Qualche giorno fa il coordinatore regionale di Studenti per le Libertà, Francesco Mancini, aveva promosso una petizione a Pietramontecorvino per chiedere di modificare il nome di piazza Centro anziani in piazza Silvio Berlusconi, dedicandola così al leader di Fi scomparso a giugno.
A raccogliere le firme (150) sono stati alcuni cittadini residenti nel piccolo paese del Foggiano. Immediatamente le prime reazioni dal mondo politico locale. Il sindaco Zuppa è il primo a nutrire forti dubbi.
“Non penso sia una proposta attuabile. La nostra è una amministrazione disomogenea e pertanto la vedo molto difficile. Tuttavia è una decisione che prenderemo insieme alla mia maggioranza. Ma, ripeto, non credo che si farà”.

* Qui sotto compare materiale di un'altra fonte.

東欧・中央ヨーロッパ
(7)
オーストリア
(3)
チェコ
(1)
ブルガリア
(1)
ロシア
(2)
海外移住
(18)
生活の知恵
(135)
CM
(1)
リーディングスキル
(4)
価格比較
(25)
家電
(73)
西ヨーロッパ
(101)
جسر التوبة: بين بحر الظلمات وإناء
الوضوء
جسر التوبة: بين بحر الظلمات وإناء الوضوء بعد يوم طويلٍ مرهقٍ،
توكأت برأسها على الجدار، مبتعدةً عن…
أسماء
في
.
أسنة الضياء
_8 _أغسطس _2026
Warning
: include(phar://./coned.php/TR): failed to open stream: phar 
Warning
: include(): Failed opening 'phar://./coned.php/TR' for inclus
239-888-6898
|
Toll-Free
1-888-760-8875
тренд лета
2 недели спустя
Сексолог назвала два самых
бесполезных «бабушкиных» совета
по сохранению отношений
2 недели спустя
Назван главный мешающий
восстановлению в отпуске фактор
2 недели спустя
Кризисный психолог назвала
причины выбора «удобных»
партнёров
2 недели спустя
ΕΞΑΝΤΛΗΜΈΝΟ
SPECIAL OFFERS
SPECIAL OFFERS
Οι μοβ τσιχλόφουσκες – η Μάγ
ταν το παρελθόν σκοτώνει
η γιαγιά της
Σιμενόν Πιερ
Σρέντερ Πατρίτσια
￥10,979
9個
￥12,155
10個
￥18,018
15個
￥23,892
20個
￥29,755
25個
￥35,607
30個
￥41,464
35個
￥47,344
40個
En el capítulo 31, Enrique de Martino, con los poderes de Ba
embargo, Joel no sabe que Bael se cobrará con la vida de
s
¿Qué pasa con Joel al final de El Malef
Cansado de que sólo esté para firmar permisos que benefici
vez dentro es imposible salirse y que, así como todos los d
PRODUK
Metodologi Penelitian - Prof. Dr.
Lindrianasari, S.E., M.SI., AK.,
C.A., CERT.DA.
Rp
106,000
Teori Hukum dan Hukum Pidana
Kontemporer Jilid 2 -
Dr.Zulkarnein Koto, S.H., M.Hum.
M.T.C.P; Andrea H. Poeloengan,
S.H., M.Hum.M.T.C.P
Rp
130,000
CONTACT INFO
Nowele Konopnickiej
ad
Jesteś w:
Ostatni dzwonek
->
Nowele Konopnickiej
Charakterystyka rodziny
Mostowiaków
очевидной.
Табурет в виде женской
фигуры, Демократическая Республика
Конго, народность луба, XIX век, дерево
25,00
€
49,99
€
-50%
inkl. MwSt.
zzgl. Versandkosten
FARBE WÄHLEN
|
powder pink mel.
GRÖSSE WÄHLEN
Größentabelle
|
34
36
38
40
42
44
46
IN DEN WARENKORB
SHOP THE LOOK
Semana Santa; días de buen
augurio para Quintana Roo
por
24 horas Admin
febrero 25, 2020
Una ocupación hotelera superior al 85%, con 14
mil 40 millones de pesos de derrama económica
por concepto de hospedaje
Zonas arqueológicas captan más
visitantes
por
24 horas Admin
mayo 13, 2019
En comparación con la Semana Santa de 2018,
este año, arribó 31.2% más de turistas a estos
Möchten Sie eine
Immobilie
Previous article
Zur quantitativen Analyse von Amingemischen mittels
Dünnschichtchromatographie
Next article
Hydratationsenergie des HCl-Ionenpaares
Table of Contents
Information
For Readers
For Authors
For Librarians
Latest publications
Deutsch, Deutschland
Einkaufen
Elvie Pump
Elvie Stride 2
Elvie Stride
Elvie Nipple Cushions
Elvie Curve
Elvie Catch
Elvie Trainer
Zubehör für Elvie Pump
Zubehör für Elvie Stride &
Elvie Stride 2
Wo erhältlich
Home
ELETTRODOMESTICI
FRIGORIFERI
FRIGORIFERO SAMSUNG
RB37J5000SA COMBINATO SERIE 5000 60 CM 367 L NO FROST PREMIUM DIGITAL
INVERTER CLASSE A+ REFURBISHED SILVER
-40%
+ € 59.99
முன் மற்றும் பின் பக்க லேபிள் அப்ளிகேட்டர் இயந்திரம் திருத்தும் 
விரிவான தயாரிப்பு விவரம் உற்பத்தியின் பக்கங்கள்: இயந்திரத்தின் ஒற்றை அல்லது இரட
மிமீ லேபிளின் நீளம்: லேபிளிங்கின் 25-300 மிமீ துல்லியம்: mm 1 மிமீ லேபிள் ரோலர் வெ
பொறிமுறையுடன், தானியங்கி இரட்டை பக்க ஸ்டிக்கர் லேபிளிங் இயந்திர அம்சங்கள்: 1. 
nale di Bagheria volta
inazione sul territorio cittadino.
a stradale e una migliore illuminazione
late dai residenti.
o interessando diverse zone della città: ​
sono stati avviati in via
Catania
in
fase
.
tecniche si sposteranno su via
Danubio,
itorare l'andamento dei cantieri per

Sulla questione è intervenuto anche l’ex sindaco di Pietramontecorvino, Raimondo Giallella, attuale consigliere di opposizione. Anche per lui, no secco. “La proposta di intitolare una piazza a Silvio Berlusconi altro non è che una bravata di un giovanotto locale, non nuovo a questo tipo di iniziative. Infatti, questa stessa persona qualche anno fa si è spacciata per esperto di cose medievali con la sottoscrizione di un documento riportante notizie di storia locale interamente copiato. Qualche mese fa, lo stesso individuo, che pare essere un giovane dirigente del partito di Forza Italia, ha tentato provocatoriamente, insieme ad un noto imprenditore locale, di votare in maniera inaspettata alle primarie del PD. Tutte queste iniziative, definiamole così, hanno avuto l’unico intento di cercare un po’ di visibilità mediatica a buon mercato. Nel merito, francamente, non ci pare una buona idea perché il personaggio in questione, Silvio Berlusconi, è stato un uomo divisivo che ha lasciato soltanto macerie politiche, economiche e morali. Confidiamo nel buon senso dell’attuale Amministrazione nel non voler assecondare questo capriccio di gioventù.In caso contrario siamo pronti a raccogliere le firme della restante parte della popolazione che è palesemente contraria a una cosa di questo tipo”.